Parts 135.293, 136.297, and 135.299 say that, like most checkrides, the oral or written and the competency and proficiency checks are to be given by the FAA administrator or an authorized check pilot. Over the years I’ve had seven checkrides for various certificates and ratings, plus at least a half-dozen more for required annual proficiency checks in turbojets. They’ve all been alike in one important way: Each has been with a designated pilot examiner (DPE), someone other than the FAA itself. In every case, my DPE has been an active commercial pilot—a moonlighting airline pilot, the owner or an employee of the school where I trained for the certificate or rating, or a full-time DPE. My charter pilot checkride, the one that refuses to go away, is my first with no DPE. This time I ride with The Man, the FAA, “the Administrator” himself.

Well, not exactly. Since J. Randolph “Randy” Babbitt, the FAA administrator since June 1, 2009, did not show on my first couple of attempts, I doubt he’ll be waiting for me next time. No, I’m quite certain my FAA overseer will be the same inspector who has suffered alongside me thus far.

The fact that the checkride is conducted by an FAA inspector adds a degree of difficulty simply because it is the FAA rather than a designee, who is a step or two removed from headquarters.

Fortunately, I’ve drawn a personable inspector who is making the checkride more tolerable. More important, he possesses what I believe is the most important quality the regulated can expect from the regulator: He’s fair. No “Gotcha!” trick questions. The focus has been on knowledge, competency, and safety. You can’t ask for more, or less, than that.

I’ve obsessed over this checkride more than is necessary. That’s partly because I’m, shall we say, more mature in terms of years than your average commercial pilot going for an initial checkride with an FAA inspector to fly on-demand charter in a single-pilot, piston-powered, multiengine airplane. Learning stuff like this takes more effort as you grow older, especially if you have lived most of your aviation life in a Part 91 world.

Flying for sport, recreation, and personal business is a different animal than flying for hire, especially on-demand charter. The training and checking for charter pilots is more extensive, frequent, and rigorous, and there are many more regulations and regulators with which to comply and contend.
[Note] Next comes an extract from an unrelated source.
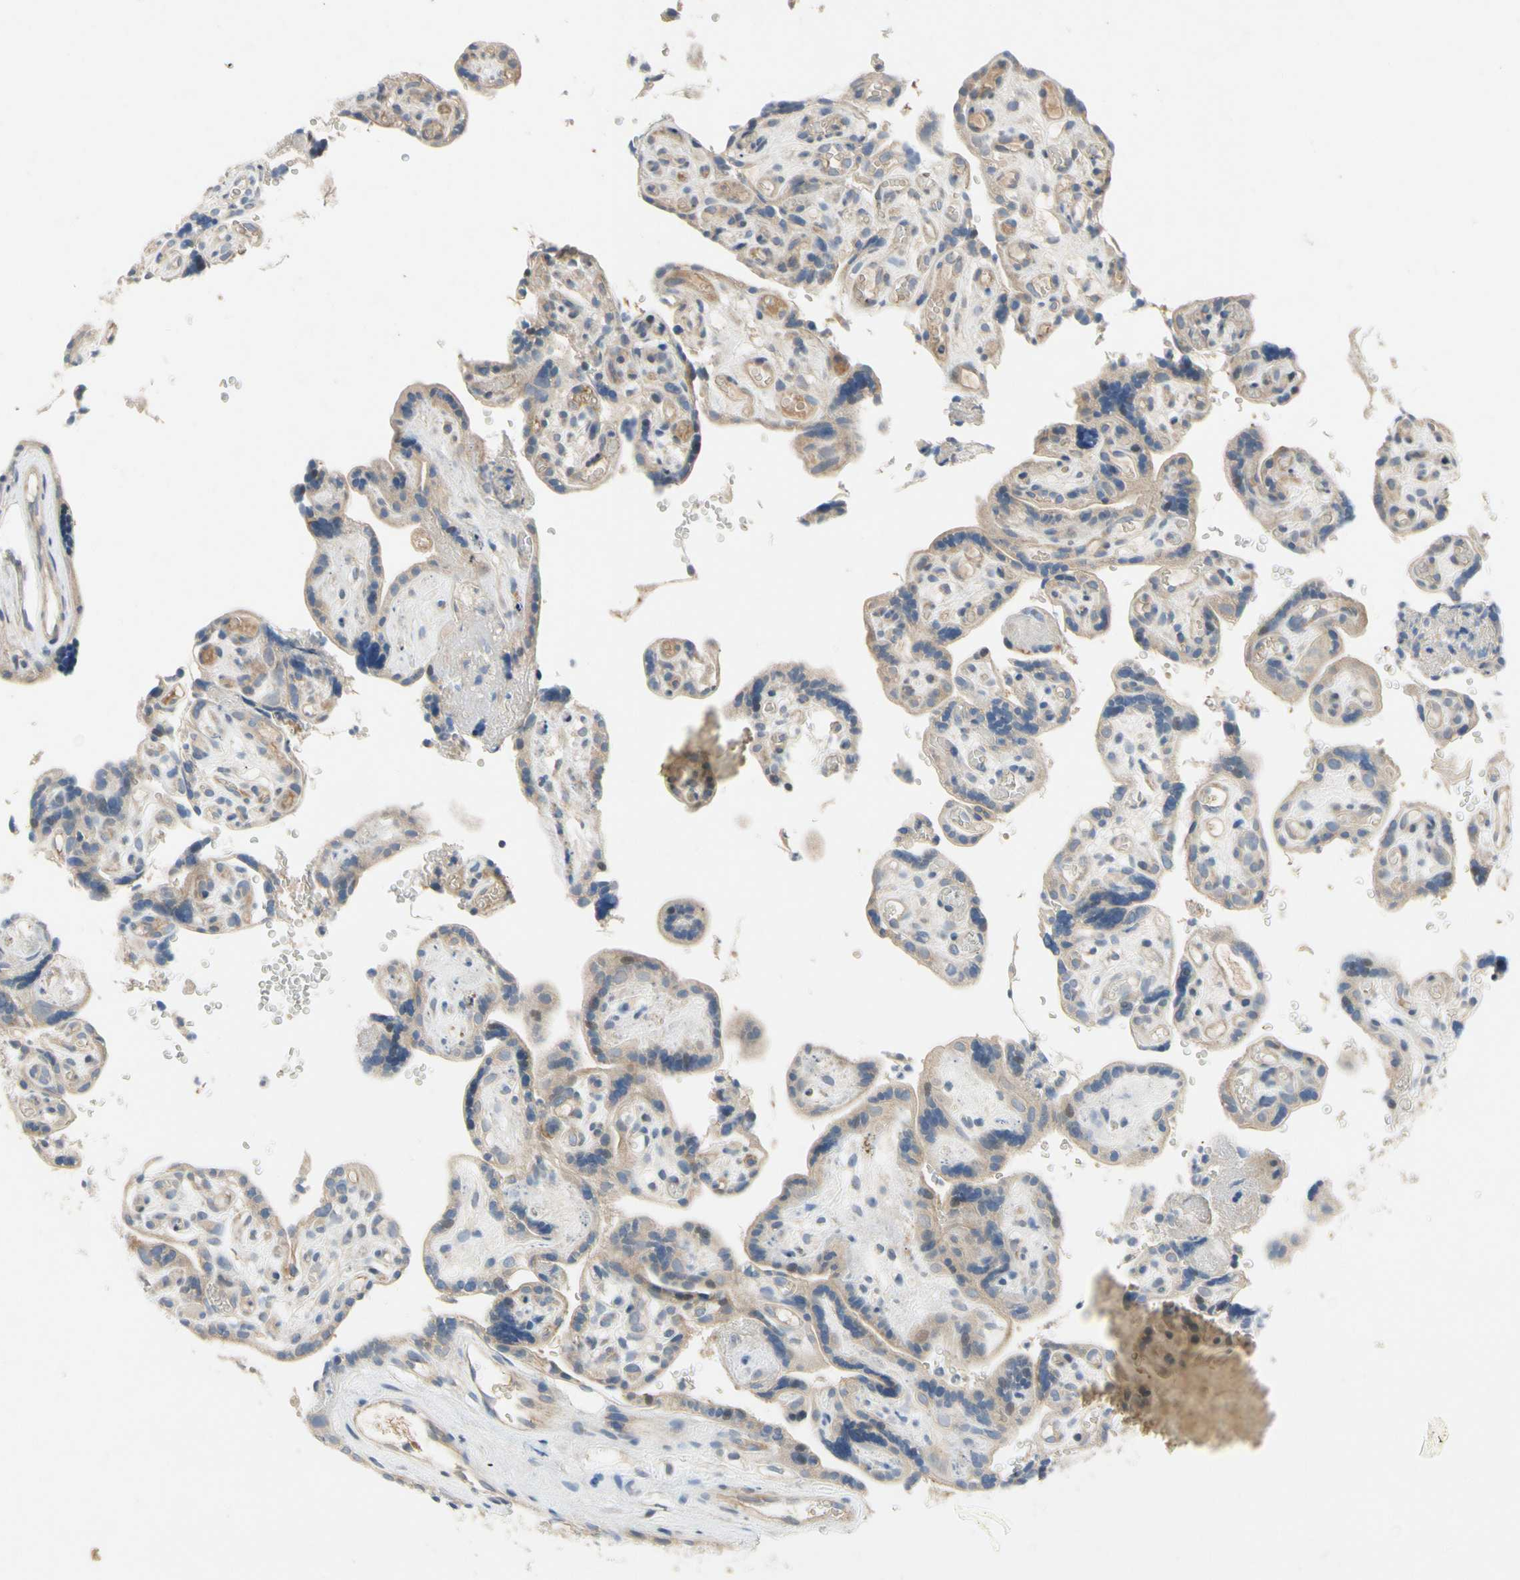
{"staining": {"intensity": "weak", "quantity": "25%-75%", "location": "cytoplasmic/membranous"}, "tissue": "placenta", "cell_type": "Decidual cells", "image_type": "normal", "snomed": [{"axis": "morphology", "description": "Normal tissue, NOS"}, {"axis": "topography", "description": "Placenta"}], "caption": "Decidual cells display weak cytoplasmic/membranous expression in approximately 25%-75% of cells in normal placenta. The staining was performed using DAB, with brown indicating positive protein expression. Nuclei are stained blue with hematoxylin.", "gene": "KLHDC8B", "patient": {"sex": "female", "age": 30}}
Two of us are transitioning into ACI’s Navajo. The other pilot, Brandon Lefever, is a young guy who flew Pilatus PC-12s for Alpha Flying, Inc. before joining ACI. He’s sharp on instruments, on procedures, on the regs. It seems to come naturally to him, and boy, am I envious.
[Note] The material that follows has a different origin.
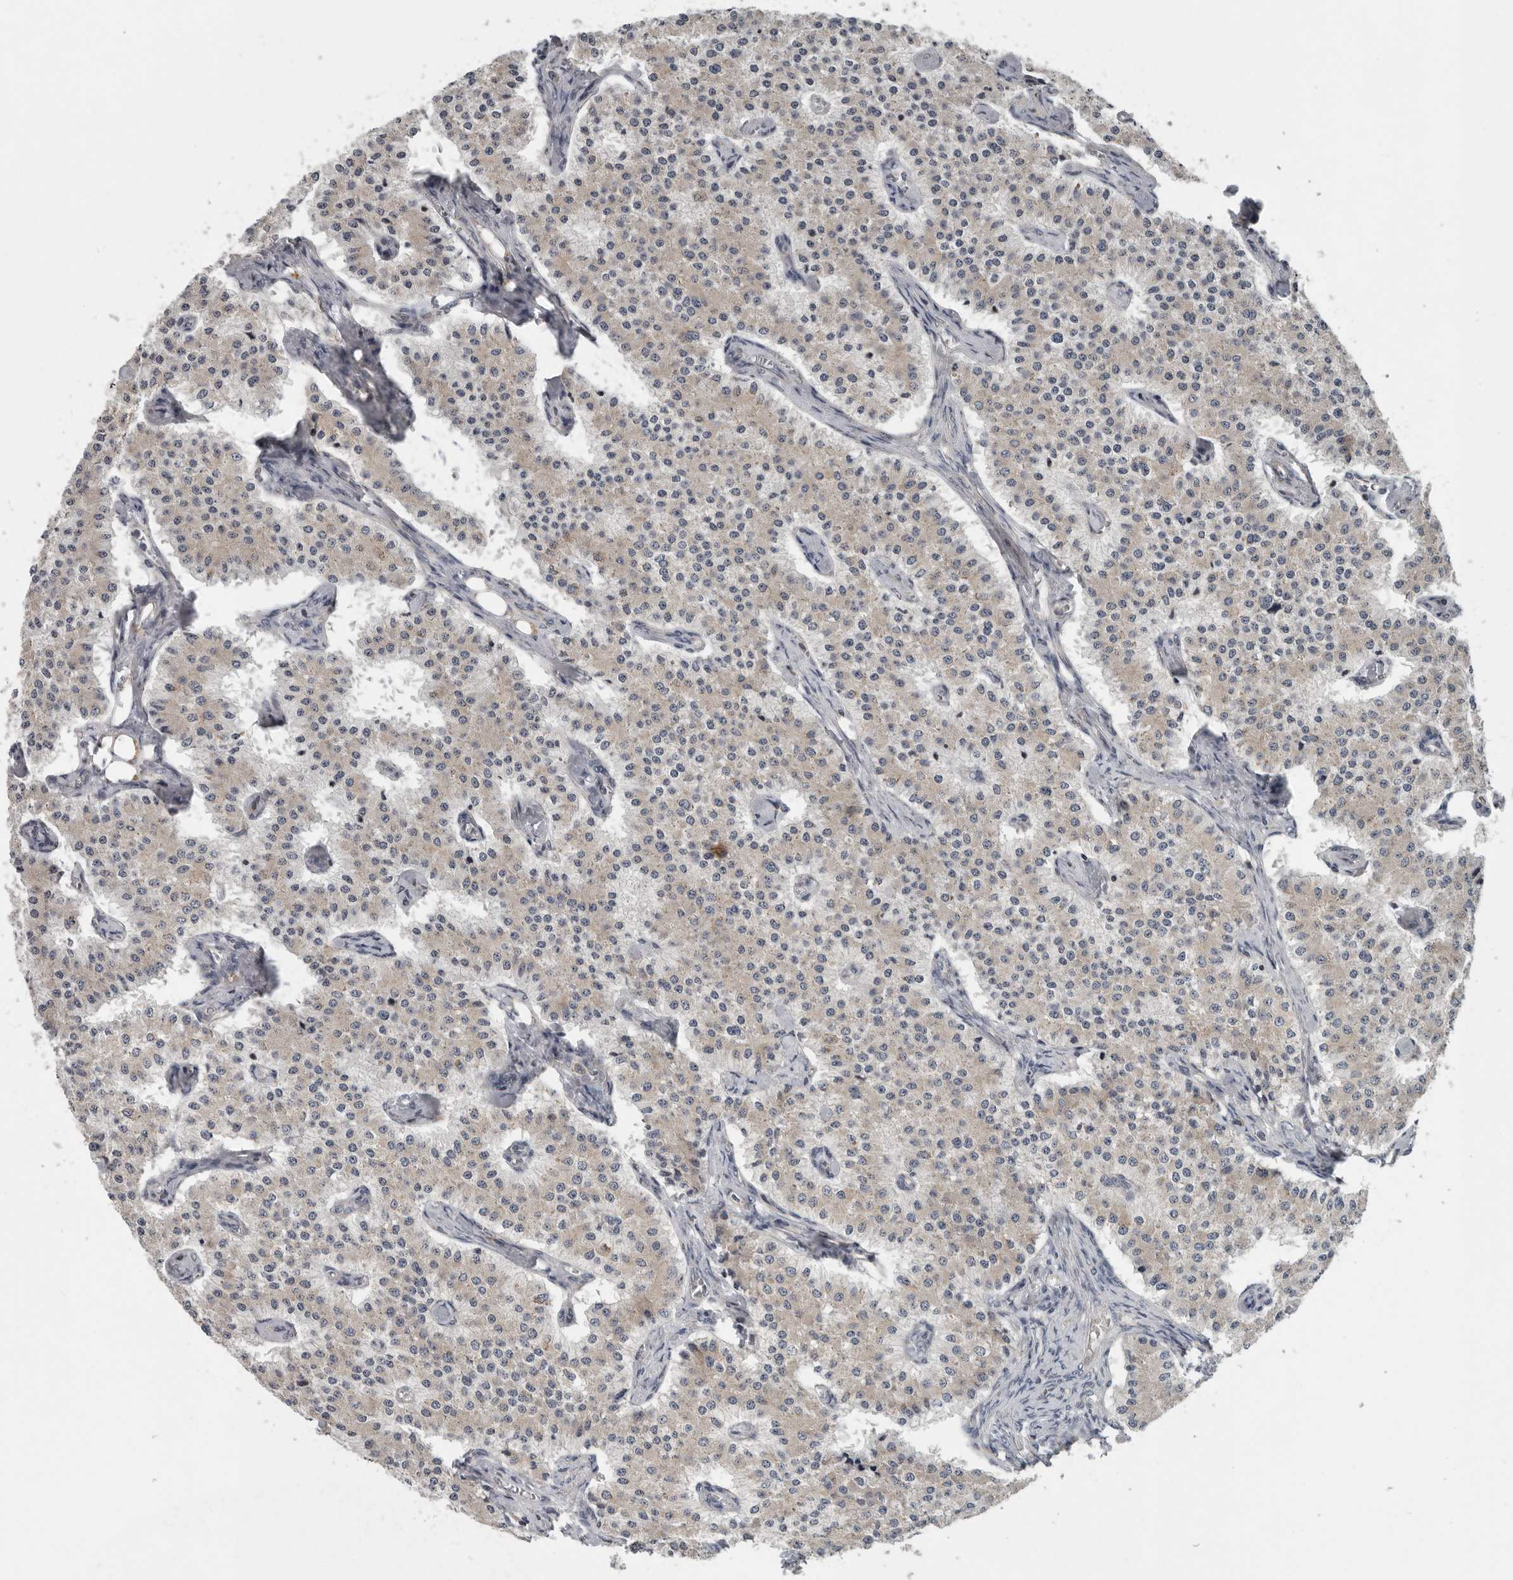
{"staining": {"intensity": "negative", "quantity": "none", "location": "none"}, "tissue": "carcinoid", "cell_type": "Tumor cells", "image_type": "cancer", "snomed": [{"axis": "morphology", "description": "Carcinoid, malignant, NOS"}, {"axis": "topography", "description": "Colon"}], "caption": "Tumor cells show no significant expression in carcinoid.", "gene": "TMEM199", "patient": {"sex": "female", "age": 52}}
On the other hand, I believe I’ve been prepared well for the checking. ACI Director of Operations Max Modica has a background in flying for regional carriers. He’s a straight-and-level, transportation kind of pilot who gets satisfaction from flying the airplane and its paying passengers from here to there safely and efficiently, and all that entails. He’s passed to Brandon and me many of the lessons he’s learned.

If there is anything I bring to the table, it is that gray hair above my ears, those decades of cross-country flying in all kinds of weather and in a variety of airplanes. It teaches you something about decision-making and judgment. Let’s just hope Mr. Babbitt sees that and agrees.